La Présidente (Mme Bélanger): Alors, ça se lirait: «Le rapport tient compte du rapport d'activités de chacun des centres locaux et des conseils régionaux qui lui est transmis en vertu des articles...»

M. Chevrette: Non, là, tu peux laisser «lui sont» parce que tu a les deux rapports... Excusez, c'est «sont».

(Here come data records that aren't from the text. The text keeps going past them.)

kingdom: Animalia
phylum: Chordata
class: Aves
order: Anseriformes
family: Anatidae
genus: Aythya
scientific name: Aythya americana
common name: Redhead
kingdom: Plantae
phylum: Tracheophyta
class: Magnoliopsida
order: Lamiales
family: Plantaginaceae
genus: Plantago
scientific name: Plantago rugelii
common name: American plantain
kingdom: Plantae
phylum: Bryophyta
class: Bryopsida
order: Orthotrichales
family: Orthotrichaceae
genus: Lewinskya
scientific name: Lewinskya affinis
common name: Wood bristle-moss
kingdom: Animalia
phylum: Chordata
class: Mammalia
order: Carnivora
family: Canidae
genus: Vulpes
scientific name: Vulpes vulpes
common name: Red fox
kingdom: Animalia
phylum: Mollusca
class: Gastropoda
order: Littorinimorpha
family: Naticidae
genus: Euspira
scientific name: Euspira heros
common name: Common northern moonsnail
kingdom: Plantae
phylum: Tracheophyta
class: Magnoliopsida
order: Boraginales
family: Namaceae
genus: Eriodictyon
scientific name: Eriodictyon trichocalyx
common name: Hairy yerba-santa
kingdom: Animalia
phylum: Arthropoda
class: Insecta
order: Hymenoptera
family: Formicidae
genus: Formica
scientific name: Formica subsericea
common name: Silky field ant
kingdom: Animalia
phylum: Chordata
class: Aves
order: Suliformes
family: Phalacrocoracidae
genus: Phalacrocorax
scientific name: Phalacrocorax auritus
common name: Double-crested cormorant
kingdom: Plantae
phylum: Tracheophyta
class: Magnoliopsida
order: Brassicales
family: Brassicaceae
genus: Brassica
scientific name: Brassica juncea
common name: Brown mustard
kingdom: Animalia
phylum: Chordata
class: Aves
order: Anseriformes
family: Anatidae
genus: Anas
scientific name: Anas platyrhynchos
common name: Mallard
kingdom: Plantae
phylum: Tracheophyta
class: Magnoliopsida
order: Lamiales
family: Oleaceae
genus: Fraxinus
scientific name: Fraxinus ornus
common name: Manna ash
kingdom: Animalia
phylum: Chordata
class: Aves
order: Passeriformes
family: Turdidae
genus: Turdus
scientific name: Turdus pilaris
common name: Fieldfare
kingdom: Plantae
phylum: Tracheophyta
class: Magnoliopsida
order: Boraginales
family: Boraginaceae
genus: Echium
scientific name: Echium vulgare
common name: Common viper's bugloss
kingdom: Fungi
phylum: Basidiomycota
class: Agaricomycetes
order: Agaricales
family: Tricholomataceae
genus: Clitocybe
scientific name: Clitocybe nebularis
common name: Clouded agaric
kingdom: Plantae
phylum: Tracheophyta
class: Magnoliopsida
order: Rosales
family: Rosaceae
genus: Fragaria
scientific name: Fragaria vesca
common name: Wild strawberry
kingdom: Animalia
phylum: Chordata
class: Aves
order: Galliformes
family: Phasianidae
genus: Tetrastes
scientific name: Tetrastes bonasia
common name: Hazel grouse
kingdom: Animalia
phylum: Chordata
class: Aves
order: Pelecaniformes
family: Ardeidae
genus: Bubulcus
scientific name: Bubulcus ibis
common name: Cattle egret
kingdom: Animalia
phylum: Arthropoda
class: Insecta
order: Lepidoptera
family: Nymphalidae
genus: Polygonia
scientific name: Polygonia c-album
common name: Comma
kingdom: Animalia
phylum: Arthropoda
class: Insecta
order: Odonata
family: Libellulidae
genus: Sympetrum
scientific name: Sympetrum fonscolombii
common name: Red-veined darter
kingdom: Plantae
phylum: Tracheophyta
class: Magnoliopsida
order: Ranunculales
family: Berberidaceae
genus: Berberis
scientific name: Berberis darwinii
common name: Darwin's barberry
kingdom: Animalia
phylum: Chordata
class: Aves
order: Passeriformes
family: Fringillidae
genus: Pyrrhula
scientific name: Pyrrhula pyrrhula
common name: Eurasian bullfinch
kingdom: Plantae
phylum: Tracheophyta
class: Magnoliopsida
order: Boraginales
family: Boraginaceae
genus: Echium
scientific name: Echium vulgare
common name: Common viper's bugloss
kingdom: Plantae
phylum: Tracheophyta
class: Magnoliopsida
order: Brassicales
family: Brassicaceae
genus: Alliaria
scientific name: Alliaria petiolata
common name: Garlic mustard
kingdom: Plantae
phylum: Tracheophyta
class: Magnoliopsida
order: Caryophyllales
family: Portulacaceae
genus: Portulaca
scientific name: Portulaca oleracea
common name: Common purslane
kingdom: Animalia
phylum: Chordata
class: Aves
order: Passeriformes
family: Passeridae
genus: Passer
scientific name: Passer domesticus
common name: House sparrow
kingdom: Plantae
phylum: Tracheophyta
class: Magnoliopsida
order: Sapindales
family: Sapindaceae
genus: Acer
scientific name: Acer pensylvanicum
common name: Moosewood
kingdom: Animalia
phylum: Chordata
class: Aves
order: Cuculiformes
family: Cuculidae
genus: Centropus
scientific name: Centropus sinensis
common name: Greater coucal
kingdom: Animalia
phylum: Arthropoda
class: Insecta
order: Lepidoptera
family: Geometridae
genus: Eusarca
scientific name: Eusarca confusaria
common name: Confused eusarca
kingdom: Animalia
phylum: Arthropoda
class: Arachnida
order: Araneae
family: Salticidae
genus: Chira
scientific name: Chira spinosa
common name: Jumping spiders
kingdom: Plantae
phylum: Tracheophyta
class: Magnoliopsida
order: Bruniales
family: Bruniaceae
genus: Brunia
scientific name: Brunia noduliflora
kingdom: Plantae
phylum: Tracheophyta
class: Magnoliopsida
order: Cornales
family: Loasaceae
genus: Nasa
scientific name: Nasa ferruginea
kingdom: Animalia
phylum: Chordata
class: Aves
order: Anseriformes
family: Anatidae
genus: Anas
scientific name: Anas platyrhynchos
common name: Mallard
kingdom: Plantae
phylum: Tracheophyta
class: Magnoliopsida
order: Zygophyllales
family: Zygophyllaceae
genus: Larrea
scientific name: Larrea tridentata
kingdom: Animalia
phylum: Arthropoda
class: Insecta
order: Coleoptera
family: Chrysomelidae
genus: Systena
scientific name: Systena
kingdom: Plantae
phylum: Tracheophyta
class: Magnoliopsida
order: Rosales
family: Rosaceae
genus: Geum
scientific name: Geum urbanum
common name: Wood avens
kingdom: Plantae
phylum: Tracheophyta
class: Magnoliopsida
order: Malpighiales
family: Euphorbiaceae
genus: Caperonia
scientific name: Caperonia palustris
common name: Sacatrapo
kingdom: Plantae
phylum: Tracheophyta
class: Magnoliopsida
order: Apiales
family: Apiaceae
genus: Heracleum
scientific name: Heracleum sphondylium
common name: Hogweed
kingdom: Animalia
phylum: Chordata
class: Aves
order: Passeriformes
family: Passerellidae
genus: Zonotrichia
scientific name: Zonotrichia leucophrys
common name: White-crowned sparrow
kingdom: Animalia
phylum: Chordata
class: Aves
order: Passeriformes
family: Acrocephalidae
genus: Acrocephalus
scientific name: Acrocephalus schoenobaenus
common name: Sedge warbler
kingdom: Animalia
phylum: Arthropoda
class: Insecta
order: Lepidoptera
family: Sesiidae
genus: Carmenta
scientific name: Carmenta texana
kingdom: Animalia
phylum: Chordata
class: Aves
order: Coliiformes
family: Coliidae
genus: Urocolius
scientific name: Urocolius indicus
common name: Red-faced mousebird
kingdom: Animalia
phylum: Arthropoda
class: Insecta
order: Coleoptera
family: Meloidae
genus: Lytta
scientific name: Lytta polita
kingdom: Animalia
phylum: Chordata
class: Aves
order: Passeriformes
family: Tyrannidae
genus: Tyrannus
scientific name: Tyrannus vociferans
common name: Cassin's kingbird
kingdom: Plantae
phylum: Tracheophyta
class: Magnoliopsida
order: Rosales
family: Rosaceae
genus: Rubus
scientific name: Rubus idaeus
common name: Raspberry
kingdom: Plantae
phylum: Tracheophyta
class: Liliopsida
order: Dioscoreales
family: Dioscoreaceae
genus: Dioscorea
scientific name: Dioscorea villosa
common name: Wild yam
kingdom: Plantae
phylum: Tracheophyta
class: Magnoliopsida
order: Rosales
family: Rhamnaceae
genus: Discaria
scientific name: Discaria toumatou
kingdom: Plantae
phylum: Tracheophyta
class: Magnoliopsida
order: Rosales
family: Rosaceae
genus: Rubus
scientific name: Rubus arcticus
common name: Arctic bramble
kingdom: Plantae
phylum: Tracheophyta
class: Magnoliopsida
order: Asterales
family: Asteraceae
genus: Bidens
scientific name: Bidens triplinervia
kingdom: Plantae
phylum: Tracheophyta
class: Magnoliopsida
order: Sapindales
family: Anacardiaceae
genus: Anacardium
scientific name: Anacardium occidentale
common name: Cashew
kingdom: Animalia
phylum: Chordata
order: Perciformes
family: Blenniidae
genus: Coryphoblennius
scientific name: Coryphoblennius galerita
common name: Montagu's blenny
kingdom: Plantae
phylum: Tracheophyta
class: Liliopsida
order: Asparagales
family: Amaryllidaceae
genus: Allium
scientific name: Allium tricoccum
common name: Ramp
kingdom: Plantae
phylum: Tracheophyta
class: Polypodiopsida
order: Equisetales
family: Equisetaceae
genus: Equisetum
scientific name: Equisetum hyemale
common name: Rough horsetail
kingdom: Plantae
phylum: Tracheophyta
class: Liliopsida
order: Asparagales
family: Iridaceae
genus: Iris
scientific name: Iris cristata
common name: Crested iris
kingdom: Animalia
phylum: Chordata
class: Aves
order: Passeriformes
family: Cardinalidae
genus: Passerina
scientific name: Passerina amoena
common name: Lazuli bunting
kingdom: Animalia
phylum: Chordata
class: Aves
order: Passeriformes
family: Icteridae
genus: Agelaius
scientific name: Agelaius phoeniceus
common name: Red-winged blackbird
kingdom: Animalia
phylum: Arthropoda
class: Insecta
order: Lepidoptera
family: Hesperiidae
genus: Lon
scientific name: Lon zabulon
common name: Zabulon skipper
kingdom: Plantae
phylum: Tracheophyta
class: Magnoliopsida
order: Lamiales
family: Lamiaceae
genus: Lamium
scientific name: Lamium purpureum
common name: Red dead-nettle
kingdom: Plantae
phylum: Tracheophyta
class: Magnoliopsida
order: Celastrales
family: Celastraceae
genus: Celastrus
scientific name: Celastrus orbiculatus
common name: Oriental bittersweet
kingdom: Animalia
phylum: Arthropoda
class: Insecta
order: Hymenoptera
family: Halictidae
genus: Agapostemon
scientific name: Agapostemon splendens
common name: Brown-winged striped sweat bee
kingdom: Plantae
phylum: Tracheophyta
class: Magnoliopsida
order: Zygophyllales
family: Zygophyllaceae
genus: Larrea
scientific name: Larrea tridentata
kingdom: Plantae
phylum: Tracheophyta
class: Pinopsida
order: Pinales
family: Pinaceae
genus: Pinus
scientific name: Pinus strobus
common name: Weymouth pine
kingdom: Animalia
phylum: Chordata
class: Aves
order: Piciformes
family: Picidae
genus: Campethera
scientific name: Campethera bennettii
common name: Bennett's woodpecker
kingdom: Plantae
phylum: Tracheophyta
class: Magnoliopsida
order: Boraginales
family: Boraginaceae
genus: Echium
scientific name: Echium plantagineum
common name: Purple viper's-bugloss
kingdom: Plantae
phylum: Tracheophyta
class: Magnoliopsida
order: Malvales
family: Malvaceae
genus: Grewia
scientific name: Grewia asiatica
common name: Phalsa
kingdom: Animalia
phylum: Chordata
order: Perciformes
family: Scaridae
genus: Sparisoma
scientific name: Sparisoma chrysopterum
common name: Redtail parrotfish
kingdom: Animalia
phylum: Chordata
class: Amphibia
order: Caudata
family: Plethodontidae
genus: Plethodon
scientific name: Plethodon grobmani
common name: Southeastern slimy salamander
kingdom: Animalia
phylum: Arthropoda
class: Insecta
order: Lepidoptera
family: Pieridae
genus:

La Présidente (Mme Bélanger): Oui, c'est ça que j'allais dire, pourquoi je ... là?

M. Chevrette: Oui, c'est «qui lui sont transmis».

La Présidente (Mme Bélanger): «...chacun des centres locaux et des conseils régionaux qui lui sont transmis en vertu des articles 15 et 23.» Alors, c'est vrai que c'est le rapport qui est transmis. Là, c'est: «Le rapport tient compte»...

M. Chevrette: «Qui lui est transmis»; excusez, c'est «est». On le met au singulier ou bien on va mettre «des rapports». On serait peut-être mieux de dire «des», parce qu'il y a le CLD et le CRD. Donc, disons «des rapports qui lui sont transmis». O.K.?

M. Vallières: Voilà. On garde le «sont».

M. Chevrette: Oui. «Ce rapport tient compte des rapports d'activités des centres locaux et des conseils régionaux». Mais je sais ce que vous voulez dire, quand même on va laisser «des» au pluriel, parce qu'il y en a deux.

M. Vallières: O.K. Parce que, avec «des», on identifie l'ensemble. Ça va.

M. Chevrette: CRD et l'autre. C'est beau?

La Présidente (Mme Bélanger): Parce que «des rapports», ça ne serait pas «tient compte», ça serait «tiennent compte».

M. Chevrette: C'est beau, madame.

La Présidente (Mme Bélanger): O.K. Alors, est-ce que l'amendement est adopté?

M. Chevrette: Adopté.

M. Vallières: Adopté.

La Présidente (Mme Bélanger): Alors, l'article 7, tel qu'amendé, est adopté?

M. Chevrette: Adopté.

La Présidente (Mme Bélanger): Là, est-ce qu'on passe à 14?

M. Chevrette: Là, on pourrait prendre le 15, quant à régler le 15, parce qu'on avait un amendement qui avait été soumis à 15.

La Présidente (Mme Bélanger): Le 15. Alors, à l'article 15, il y a un amendement qui dit: modifier l'article 15 par le remplacement du deuxième alinéa par les alinéas suivants:

«Le rapport d'activités contient tout autre renseignement que le ministre peut requérir. Les états financiers sont accompagnés du rapport du Vérificateur.»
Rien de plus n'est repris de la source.